╭─ VORLIEGENDER TEXTAUSZUG
Ebenfalls noch im Jahr 1945 gewährte die Sowjetunion zum Ankurbeln gegenseitigen Handels Polen zinslose Darlehen in Höhe von 50 Millionen Rubel und 10 Millionen US-Dollar jeweils nach damaligem Wert, über zehn Jahre mit Rückzahlungsbeginn ab dem Jahr 1950. Ebenfalls im Jahr 1945 unterzeichneten die Sowjetunion und Polen einen Handelsvertrag über die Lieferung von  Eisenerz (zunächst 250.000 Tonnen), Manganerz (zunächst 30.000 Tonnen), Baumwolle (zunächst 25.000 Tonnen) und Apatitkonzentrat (ein wichtiger Rohstoff für die Schwarz- und Buntmetallurgie und zur Herstellung von Glas sowie von Phosphatdünger; zunächst 40.000 Tonnen) aus der Sowjetunion nach Polen. Im Rahmen des selben Vertrags kaufte die SU ihrerseits von Polen Rohstoffe, Fertigprodukte und industrielle Halbfabrikate: Wälzstahl, Kohle und Koks, Zink, Zement, Ätznatron, Tuch.
╰─
IHRE AUFGABEN |
1) Geben Sie aus dem Textauszug zum sowjetisch-polnischen Handel die Passage zwischen „Ebenfalls noch im“ und „Zement, Ätznatron, Tuch.“, beide Stellen eingeschlossen, wortgetreu wieder.
2) Fassen Sie den Absatz des Textauszugs zum sowjetisch-polnischen Handel, der mit „Ebenfalls noch im Jahr 1945“ beginnt, als Stichpunktliste zusammen und bewahren Sie dabei seine wesentlichen Angaben.
╭─ DATENAUSZÜGE
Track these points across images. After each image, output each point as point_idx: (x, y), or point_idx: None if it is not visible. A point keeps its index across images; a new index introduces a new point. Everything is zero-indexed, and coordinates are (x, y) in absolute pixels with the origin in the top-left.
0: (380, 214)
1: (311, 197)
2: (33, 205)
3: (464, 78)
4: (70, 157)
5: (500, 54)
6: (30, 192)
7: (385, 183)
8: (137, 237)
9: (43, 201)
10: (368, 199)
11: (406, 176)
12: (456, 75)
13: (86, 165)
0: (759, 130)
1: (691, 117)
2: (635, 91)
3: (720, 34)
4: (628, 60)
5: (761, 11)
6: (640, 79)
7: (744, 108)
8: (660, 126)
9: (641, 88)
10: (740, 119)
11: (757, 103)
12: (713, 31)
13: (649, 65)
╰─
╭─ DATENAUSZÜGE
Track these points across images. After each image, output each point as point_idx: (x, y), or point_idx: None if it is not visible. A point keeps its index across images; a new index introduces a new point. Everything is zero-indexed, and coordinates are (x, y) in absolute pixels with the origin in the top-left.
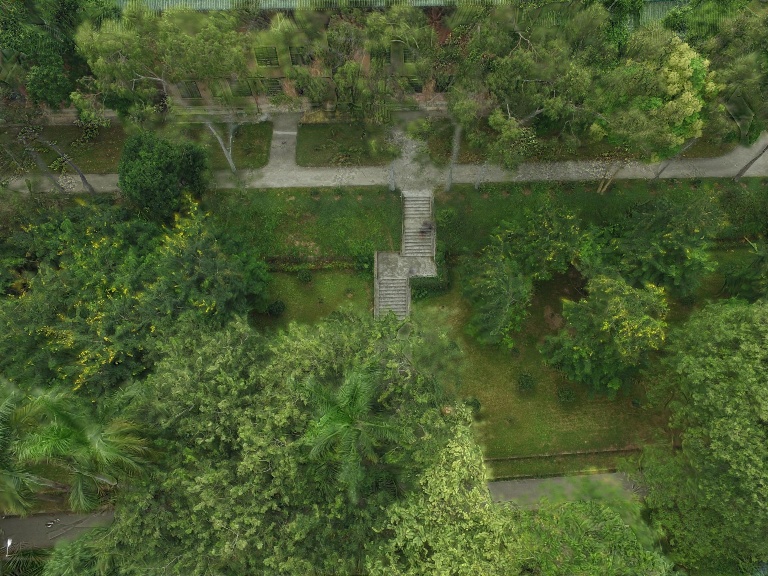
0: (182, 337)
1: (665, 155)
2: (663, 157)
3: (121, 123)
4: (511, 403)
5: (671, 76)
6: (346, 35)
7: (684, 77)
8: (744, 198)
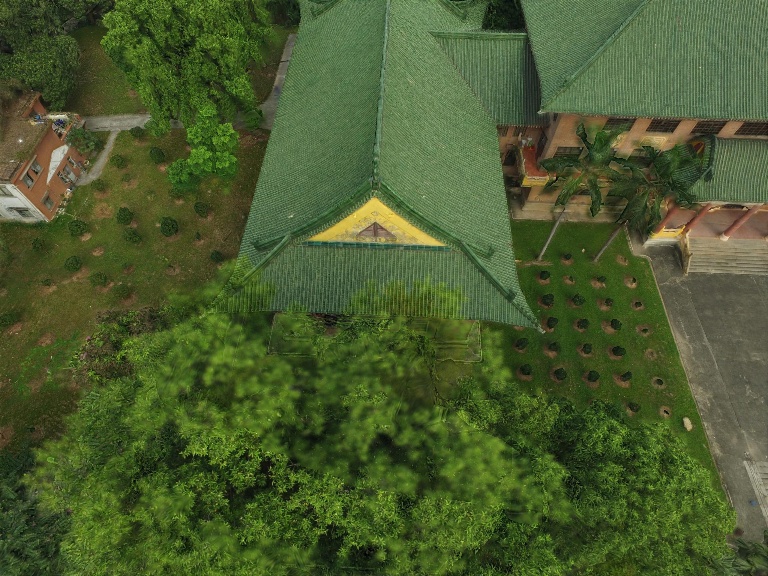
╰─
DIE ANTWORTEN |
1)
Ebenfalls noch im Jahr 1945 gewährte die Sowjetunion zum Ankurbeln gegenseitigen Handels Polen zinslose Darlehen in Höhe von 50 Millionen Rubel und 10 Millionen US-Dollar jeweils nach damaligem Wert, über zehn Jahre mit Rückzahlungsbeginn ab dem Jahr 1950. Ebenfalls im Jahr 1945 unterzeichneten die Sowjetunion und Polen einen Handelsvertrag über die Lieferung von  Eisenerz (zunächst 250.000 Tonnen), Manganerz (zunächst 30.000 Tonnen), Baumwolle (zunächst 25.000 Tonnen) und Apatitkonzentrat (ein wichtiger Rohstoff für die Schwarz- und Buntmetallurgie und zur Herstellung von Glas sowie von Phosphatdünger; zunächst 40.000 Tonnen) aus der Sowjetunion nach Polen. Im Rahmen des selben Vertrags kaufte die SU ihrerseits von Polen Rohstoffe, Fertigprodukte und industrielle Halbfabrikate: Wälzstahl, Kohle und Koks, Zink, Zement, Ätznatron, Tuch.

2)
- 1945: Die Sowjetunion gewährte Polen zinslose Darlehen, um den gegenseitigen Handel anzukurbeln. Sie umfassten 50 Millionen Rubel und 10 Millionen US-Dollar nach damaligem Wert, liefen über zehn Jahre, und die Rückzahlung begann ab 1950.
- 1945: Beide Staaten unterzeichneten einen Handelsvertrag. Die Sowjetunion lieferte Polen zunächst folgende Mengen:
  - Eisenerz: 250.000 Tonnen
  - Manganerz: 30.000 Tonnen
  - Baumwolle: 25.000 Tonnen
  - Apatitkonzentrat: 40.000 Tonnen. Es ist ein wichtiger Rohstoff für die Schwarz- und Buntmetallurgie sowie für die Herstellung von Glas und Phosphatdünger.
- Nach demselben Vertrag kaufte die Sowjetunion von Polen Rohstoffe, Fertigprodukte und industrielle Halbfabrikate: Wälzstahl, Kohle und Koks, Zink, Zement, Ätznatron und Tuch.